SOURCE DATA.
——————————

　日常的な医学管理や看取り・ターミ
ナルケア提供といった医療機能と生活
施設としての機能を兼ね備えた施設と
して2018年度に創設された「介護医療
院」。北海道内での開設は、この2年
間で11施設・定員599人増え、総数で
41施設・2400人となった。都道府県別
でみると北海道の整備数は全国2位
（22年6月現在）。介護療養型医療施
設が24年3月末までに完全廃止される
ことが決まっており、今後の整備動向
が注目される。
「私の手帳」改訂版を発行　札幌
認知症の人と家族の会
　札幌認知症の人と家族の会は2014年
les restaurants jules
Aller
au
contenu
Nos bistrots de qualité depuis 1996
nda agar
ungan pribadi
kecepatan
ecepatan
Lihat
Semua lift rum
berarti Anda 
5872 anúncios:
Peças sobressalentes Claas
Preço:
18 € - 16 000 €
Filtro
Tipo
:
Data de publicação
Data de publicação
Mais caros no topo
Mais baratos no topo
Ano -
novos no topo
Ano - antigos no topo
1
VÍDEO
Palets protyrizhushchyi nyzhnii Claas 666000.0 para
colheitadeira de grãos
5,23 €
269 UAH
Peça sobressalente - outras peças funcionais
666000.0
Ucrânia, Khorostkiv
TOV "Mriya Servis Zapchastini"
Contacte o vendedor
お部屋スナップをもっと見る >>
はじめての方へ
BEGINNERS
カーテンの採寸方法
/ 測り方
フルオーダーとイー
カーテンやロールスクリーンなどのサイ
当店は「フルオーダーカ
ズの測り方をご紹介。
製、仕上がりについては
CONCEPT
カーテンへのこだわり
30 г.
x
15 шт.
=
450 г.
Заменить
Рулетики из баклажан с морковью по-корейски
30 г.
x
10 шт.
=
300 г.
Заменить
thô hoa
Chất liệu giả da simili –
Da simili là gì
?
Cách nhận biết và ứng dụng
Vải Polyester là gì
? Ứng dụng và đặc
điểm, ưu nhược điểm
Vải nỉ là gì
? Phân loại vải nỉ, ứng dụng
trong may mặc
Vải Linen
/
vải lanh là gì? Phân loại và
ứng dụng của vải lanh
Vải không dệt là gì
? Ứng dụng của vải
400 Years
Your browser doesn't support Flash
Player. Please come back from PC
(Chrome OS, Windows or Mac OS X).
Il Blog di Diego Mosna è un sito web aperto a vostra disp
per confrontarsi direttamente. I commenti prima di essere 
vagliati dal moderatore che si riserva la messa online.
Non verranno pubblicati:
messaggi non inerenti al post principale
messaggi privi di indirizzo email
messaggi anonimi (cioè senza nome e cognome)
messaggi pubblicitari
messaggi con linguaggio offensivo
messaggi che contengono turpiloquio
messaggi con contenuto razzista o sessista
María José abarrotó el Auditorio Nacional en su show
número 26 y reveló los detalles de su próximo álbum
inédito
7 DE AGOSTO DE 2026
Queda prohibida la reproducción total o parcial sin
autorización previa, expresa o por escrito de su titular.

——————————

EXERCISE AIM. Line by line, transcribe the material above without leaving anything out.

SOLUTION TO THE EXERCISE.
　日常的な医学管理や看取り・ターミ
ナルケア提供といった医療機能と生活
施設としての機能を兼ね備えた施設と
して2018年度に創設された「介護医療
院」。北海道内での開設は、この2年
間で11施設・定員599人増え、総数で
41施設・2400人となった。都道府県別
でみると北海道の整備数は全国2位
（22年6月現在）。介護療養型医療施
設が24年3月末までに完全廃止される
ことが決まっており、今後の整備動向
が注目される。
「私の手帳」改訂版を発行　札幌
認知症の人と家族の会
　札幌認知症の人と家族の会は2014年
les restaurants jules
Aller
au
contenu
Nos bistrots de qualité depuis 1996
nda agar
ungan pribadi
kecepatan
ecepatan
Lihat
Semua lift rum
berarti Anda 
5872 anúncios:
Peças sobressalentes Claas
Preço:
18 € - 16 000 €
Filtro
Tipo
:
Data de publicação
Data de publicação
Mais caros no topo
Mais baratos no topo
Ano -
novos no topo
Ano - antigos no topo
1
VÍDEO
Palets protyrizhushchyi nyzhnii Claas 666000.0 para
colheitadeira de grãos
5,23 €
269 UAH
Peça sobressalente - outras peças funcionais
666000.0
Ucrânia, Khorostkiv
TOV "Mriya Servis Zapchastini"
Contacte o vendedor
お部屋スナップをもっと見る >>
はじめての方へ
BEGINNERS
カーテンの採寸方法
/ 測り方
フルオーダーとイー
カーテンやロールスクリーンなどのサイ
当店は「フルオーダーカ
ズの測り方をご紹介。
製、仕上がりについては
CONCEPT
カーテンへのこだわり
30 г.
x
15 шт.
=
450 г.
Заменить
Рулетики из баклажан с морковью по-корейски
30 г.
x
10 шт.
=
300 г.
Заменить
thô hoa
Chất liệu giả da simili –
Da simili là gì
?
Cách nhận biết và ứng dụng
Vải Polyester là gì
? Ứng dụng và đặc
điểm, ưu nhược điểm
Vải nỉ là gì
? Phân loại vải nỉ, ứng dụng
trong may mặc
Vải Linen
/
vải lanh là gì? Phân loại và
ứng dụng của vải lanh
Vải không dệt là gì
? Ứng dụng của vải
400 Years
Your browser doesn't support Flash
Player. Please come back from PC
(Chrome OS, Windows or Mac OS X).
Il Blog di Diego Mosna è un sito web aperto a vostra disp
per confrontarsi direttamente. I commenti prima di essere 
vagliati dal moderatore che si riserva la messa online.
Non verranno pubblicati:
messaggi non inerenti al post principale
messaggi privi di indirizzo email
messaggi anonimi (cioè senza nome e cognome)
messaggi pubblicitari
messaggi con linguaggio offensivo
messaggi che contengono turpiloquio
messaggi con contenuto razzista o sessista
María José abarrotó el Auditorio Nacional en su show
número 26 y reveló los detalles de su próximo álbum
inédito
7 DE AGOSTO DE 2026
Queda prohibida la reproducción total o parcial sin
autorización previa, expresa o por escrito de su titular.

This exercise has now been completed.